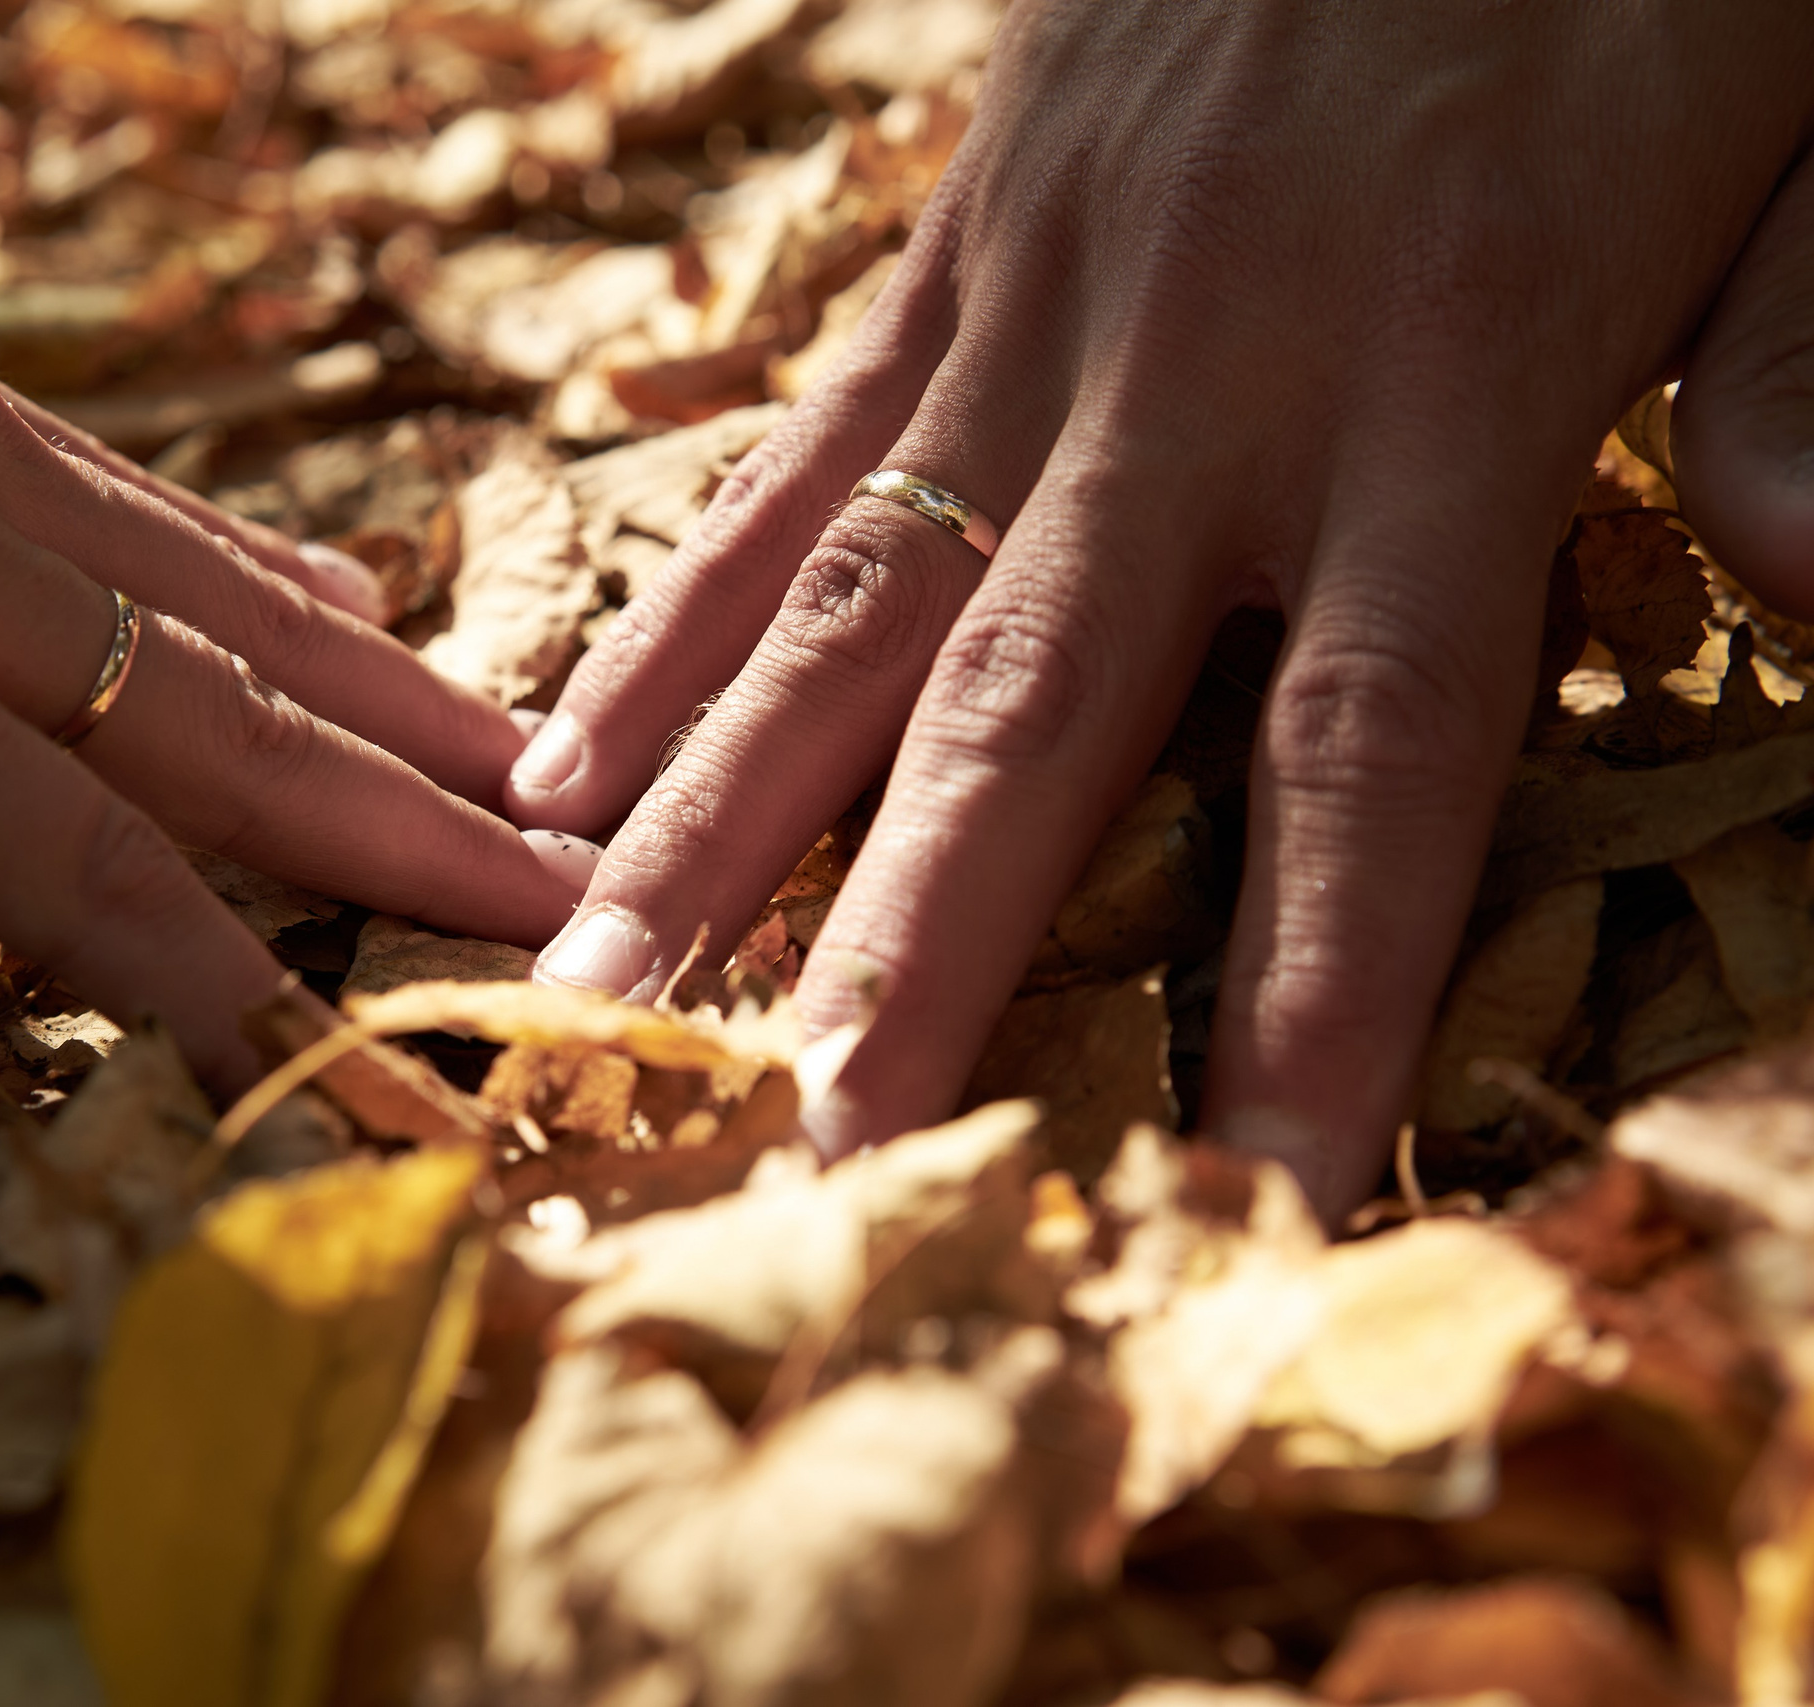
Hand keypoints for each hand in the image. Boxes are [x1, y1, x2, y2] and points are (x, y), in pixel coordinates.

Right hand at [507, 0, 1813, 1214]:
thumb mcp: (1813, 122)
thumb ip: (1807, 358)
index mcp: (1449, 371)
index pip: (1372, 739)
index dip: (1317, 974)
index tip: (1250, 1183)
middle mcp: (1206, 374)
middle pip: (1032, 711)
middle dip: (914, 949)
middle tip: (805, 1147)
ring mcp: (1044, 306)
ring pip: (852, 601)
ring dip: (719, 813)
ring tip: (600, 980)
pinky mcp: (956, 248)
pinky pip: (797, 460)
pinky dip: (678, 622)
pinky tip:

++++++++++

Set down the records again verbatim, with no pictures.

Hand keypoints for each hand in the image. Boxes are [x1, y1, x2, y2] and points are (x, y), in pixel coordinates.

Right hand at [507, 0, 1813, 1214]:
thumb mcp: (1813, 122)
thumb ip: (1807, 358)
index mcp: (1449, 371)
index pip: (1372, 739)
index dip: (1317, 974)
index tip: (1250, 1183)
middle mcp: (1206, 374)
middle pip: (1032, 711)
middle dip: (914, 949)
middle tip: (805, 1147)
ring mcp: (1044, 306)
ring pip: (852, 601)
ring dip: (719, 813)
ring tip: (600, 980)
pinky mcp: (956, 248)
pinky pip: (797, 460)
pinky dip: (678, 622)
pinky tip:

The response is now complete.